* [TEXT EXTRACT]:
= = = =

I have unfinished basement , and the cost of finishing it around 20K , the rent will be around 700 CAD, it seem the overhead and the hassle of renting and the privacy issue of being some one living under your rooms over weight the net income that will come from this rent, at best the remaining will be 350 , beside the basement will not be legally registered which add another pain and worry . 

have any body experience with basement rental ? do you recommend it ?


----------



## Just a Guy (Mar 27, 2012)

Judging by the tenants I've had in the past, I'd never rent a suite in my house...that goes double, no infinitely more if I had kids.

If the suite isn't legal, you can have even more expensive nightmares...paying to relocate tenants, paying to remove the suite, fines, etc...and ironically it can be because your tenant registers a complaint...

Also, technically, half your place may not qualify for the tax free capital gains...especially since you need to declare income and you'll want to deduct expenses. 

I'd only recommend buying a separate property to use as rentals. If you try to cut corners you're going to get burned.


----------



## Chris L (Nov 16, 2011)

How old are you? Are you married, dating? Do you have kids?

Simple advice. Do it while young, dating, newly married and stop when you have kids or are old.

Then again at empty nest if you need cash and divorced.

It's a lifestyle question and a cashflow requirement one.

Young can deal with more pain and headaches and require less space. Try keeping your unit quiet with kids running around upstairs. You need the backyard and space with kids. 

But in the long run, tough it out as much as possible while you can. It's nothing something you want to be doing your entire life.


----------



## MoreMiles (Apr 20, 2011)

If you have a teenage daughter.. would you trust a single man renting your basement? There is only a small unlockable door between your daughter and that tenant.

These days, even your child is male or young, the risk is not lower. There are just so many weirdos out there that no amount of rent can justify that risk.


----------



## wendi1 (Oct 2, 2013)

If you get the basement finished as a rental suite, according to code, there will be a firestop door with a lock between the tenant and yourself. I would not cut corners on this.

If you know you are finishing a basement as a rental (instead of for your own use), I would invest in the extra insulation between the floors, smoke and carbon monoxide detectors, make sure there are separate hydro, gas and water meters, and make it nice to attract a quality tenant. Make it legal, in other words.

My favorite rentals were triplexes where the landlord lived on site - he/she was there to fix issues. But this is not an easy passive income stream, you have to do your homework, and know your obligations and rights.


----------



## Chris L (Nov 16, 2011)

MoreMiles said:


> If you have a teenage daughter.. would you trust a single man renting your basement? There is only a small unlockable door between your daughter and that tenant.
> 
> These days, even your child is male or young, the risk is not lower. There are just so many weirdos out there that no amount of rent can justify that risk.


Misandric and sexist all in one shot. I'm more scared of what your teenage daughter might do to my single male tenant through false allegations. So you might want to park that B.S. argument someplace else.

You got a front door in your house without male tenants? You got single males around your hood? Be frightened of the penis. Blah.


----------



## Jon_Snow (May 20, 2009)

Just my opinion here, and not specifically referring to the OP - but if the only way you can afford a house is by having some stranger living beneath you, then you probably CAN'T afford a house.

The basement rental dweller phenomenon has always creeped me out.


----------



## inverstmentmentjinja (Nov 25, 2013)

> Misandric and sexist all in one shot


Bravoo 

@MoreMiles: Do you know in the latest statistic in Vancouver 70% of adults who have sex with under age was women ?

= = = =

* [EXCERPTED DATA]:
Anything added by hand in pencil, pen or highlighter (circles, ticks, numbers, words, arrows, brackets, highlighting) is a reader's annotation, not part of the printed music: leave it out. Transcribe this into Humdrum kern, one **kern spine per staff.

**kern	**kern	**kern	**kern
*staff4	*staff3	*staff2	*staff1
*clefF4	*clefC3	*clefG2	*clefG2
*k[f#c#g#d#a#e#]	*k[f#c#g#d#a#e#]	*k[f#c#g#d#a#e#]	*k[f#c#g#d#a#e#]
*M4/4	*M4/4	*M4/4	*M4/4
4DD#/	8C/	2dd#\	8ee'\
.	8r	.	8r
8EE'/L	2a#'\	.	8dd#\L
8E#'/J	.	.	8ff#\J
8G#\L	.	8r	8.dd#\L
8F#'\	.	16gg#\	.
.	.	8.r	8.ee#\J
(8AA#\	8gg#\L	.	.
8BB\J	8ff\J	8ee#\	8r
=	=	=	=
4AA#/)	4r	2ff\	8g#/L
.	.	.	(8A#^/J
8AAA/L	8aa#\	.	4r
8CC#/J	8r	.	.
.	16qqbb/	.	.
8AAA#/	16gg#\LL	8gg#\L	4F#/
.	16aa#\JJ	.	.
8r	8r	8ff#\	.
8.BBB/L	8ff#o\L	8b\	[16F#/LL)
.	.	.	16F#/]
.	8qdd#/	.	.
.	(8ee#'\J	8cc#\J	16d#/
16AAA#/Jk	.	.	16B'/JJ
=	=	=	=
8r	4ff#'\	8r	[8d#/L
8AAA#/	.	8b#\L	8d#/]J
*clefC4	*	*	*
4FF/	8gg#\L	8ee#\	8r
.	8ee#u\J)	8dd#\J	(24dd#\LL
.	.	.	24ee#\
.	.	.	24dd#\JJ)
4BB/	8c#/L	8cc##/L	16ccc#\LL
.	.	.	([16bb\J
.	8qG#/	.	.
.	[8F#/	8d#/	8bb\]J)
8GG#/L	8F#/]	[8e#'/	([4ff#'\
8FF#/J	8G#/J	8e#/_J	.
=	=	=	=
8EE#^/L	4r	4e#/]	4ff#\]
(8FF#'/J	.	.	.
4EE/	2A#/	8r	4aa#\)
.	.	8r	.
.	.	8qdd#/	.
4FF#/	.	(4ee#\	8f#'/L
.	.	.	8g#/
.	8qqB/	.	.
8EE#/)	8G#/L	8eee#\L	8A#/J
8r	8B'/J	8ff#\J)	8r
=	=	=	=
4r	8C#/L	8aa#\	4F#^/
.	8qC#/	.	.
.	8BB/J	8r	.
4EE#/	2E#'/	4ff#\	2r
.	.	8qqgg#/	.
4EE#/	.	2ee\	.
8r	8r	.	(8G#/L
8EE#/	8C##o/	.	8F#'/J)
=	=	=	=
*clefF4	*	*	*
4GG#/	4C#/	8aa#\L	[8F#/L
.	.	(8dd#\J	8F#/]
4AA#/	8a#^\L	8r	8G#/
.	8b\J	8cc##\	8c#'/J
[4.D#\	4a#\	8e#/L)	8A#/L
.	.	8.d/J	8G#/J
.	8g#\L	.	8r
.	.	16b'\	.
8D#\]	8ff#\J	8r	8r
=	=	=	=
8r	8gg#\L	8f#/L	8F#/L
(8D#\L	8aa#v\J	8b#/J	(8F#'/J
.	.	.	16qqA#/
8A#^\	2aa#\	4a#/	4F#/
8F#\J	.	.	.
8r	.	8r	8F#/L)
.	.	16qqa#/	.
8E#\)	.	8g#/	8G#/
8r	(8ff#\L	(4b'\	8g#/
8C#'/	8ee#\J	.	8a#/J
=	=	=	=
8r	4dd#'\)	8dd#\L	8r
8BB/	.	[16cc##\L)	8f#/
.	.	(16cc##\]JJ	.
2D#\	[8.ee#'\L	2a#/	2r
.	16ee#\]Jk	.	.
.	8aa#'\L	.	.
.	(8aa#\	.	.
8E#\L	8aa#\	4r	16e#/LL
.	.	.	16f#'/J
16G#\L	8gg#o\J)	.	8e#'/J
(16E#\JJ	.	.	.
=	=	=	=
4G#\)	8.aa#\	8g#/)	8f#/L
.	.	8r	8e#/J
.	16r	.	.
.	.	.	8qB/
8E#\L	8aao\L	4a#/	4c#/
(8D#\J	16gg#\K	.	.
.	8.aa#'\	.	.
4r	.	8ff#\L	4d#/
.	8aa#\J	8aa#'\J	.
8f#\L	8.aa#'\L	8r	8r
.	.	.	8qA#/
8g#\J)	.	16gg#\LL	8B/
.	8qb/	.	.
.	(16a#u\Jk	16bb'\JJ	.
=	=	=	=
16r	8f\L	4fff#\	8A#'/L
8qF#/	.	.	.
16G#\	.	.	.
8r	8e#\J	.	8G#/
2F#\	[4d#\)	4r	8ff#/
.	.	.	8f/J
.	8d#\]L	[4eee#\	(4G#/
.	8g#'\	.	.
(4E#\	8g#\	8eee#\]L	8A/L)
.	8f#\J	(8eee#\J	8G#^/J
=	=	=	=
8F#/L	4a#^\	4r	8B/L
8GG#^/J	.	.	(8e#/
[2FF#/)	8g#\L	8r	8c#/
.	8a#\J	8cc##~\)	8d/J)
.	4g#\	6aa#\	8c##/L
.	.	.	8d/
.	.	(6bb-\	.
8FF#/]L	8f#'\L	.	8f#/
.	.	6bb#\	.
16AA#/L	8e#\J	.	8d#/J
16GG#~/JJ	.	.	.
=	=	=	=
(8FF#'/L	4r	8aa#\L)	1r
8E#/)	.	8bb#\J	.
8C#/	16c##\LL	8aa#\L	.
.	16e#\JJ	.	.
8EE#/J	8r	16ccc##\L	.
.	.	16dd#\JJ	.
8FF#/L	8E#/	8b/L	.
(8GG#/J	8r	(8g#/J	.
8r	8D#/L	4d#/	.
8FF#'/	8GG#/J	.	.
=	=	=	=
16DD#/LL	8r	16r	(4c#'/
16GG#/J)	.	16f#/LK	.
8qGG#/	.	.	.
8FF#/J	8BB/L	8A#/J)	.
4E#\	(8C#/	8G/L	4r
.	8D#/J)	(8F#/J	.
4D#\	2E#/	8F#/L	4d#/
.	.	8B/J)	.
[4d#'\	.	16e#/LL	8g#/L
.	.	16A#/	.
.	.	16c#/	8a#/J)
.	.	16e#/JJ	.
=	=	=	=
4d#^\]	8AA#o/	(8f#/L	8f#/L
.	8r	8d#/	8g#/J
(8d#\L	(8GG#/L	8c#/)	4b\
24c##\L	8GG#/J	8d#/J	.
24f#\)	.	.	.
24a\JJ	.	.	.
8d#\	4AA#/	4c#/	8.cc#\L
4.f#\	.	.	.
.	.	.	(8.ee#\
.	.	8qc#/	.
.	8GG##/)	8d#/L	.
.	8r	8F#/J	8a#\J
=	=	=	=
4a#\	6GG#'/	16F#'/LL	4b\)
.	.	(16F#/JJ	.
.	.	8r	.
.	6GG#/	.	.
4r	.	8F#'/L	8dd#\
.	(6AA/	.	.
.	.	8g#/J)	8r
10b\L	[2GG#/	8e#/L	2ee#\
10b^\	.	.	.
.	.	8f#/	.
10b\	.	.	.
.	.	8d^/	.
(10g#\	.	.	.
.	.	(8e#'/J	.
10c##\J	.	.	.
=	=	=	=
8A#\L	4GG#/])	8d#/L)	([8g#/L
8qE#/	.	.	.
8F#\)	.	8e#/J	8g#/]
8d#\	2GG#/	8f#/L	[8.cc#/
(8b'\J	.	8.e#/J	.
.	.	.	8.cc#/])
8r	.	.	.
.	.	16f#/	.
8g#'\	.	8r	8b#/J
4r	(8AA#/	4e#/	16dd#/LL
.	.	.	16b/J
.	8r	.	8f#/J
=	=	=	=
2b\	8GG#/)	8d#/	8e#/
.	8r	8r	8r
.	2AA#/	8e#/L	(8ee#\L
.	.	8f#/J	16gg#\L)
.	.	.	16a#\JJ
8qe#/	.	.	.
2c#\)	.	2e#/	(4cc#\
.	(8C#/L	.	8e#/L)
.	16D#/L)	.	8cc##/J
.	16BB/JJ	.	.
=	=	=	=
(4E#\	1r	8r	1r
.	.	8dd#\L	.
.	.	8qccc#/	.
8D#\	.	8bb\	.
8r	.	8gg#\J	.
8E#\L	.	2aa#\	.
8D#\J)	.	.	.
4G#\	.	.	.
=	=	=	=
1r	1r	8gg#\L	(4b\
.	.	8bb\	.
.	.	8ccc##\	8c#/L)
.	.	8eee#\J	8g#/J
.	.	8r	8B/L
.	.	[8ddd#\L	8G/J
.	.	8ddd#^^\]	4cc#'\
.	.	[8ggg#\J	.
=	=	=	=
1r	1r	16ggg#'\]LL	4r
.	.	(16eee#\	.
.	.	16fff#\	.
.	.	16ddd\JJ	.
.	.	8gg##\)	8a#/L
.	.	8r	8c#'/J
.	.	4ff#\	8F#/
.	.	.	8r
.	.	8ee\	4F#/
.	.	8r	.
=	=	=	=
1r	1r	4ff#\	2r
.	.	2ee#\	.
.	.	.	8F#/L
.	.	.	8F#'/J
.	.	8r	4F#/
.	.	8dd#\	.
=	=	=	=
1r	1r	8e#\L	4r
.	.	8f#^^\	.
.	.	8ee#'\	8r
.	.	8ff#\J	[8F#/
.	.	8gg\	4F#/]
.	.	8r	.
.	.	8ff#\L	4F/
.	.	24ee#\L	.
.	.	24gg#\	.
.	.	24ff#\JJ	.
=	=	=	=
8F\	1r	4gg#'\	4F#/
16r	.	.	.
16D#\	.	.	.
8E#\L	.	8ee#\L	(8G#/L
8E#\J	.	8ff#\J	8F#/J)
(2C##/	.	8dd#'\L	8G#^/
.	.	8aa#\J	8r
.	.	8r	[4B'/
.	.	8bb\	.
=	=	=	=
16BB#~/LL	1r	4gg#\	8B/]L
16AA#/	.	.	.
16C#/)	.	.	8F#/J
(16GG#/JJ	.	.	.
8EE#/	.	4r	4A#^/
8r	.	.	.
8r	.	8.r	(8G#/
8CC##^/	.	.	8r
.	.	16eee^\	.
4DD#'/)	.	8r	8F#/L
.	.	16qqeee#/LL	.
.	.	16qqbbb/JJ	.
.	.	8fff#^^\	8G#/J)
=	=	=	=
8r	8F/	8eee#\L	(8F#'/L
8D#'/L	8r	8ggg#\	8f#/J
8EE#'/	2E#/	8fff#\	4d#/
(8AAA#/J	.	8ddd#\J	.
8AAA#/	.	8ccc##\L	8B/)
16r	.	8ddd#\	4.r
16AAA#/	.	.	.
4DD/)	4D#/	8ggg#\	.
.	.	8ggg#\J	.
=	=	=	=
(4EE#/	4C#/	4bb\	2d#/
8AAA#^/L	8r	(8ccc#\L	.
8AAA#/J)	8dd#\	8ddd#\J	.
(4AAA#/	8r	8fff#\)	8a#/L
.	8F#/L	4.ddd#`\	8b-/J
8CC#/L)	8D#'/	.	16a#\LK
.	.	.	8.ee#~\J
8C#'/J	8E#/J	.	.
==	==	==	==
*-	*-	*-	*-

= = = =

In the forum thread about basement rentals, what does wendi1 say code requires between the tenant and the owner in a basement finished as a rental suite? The rows aren't needed for this.

A firestop door with a lock.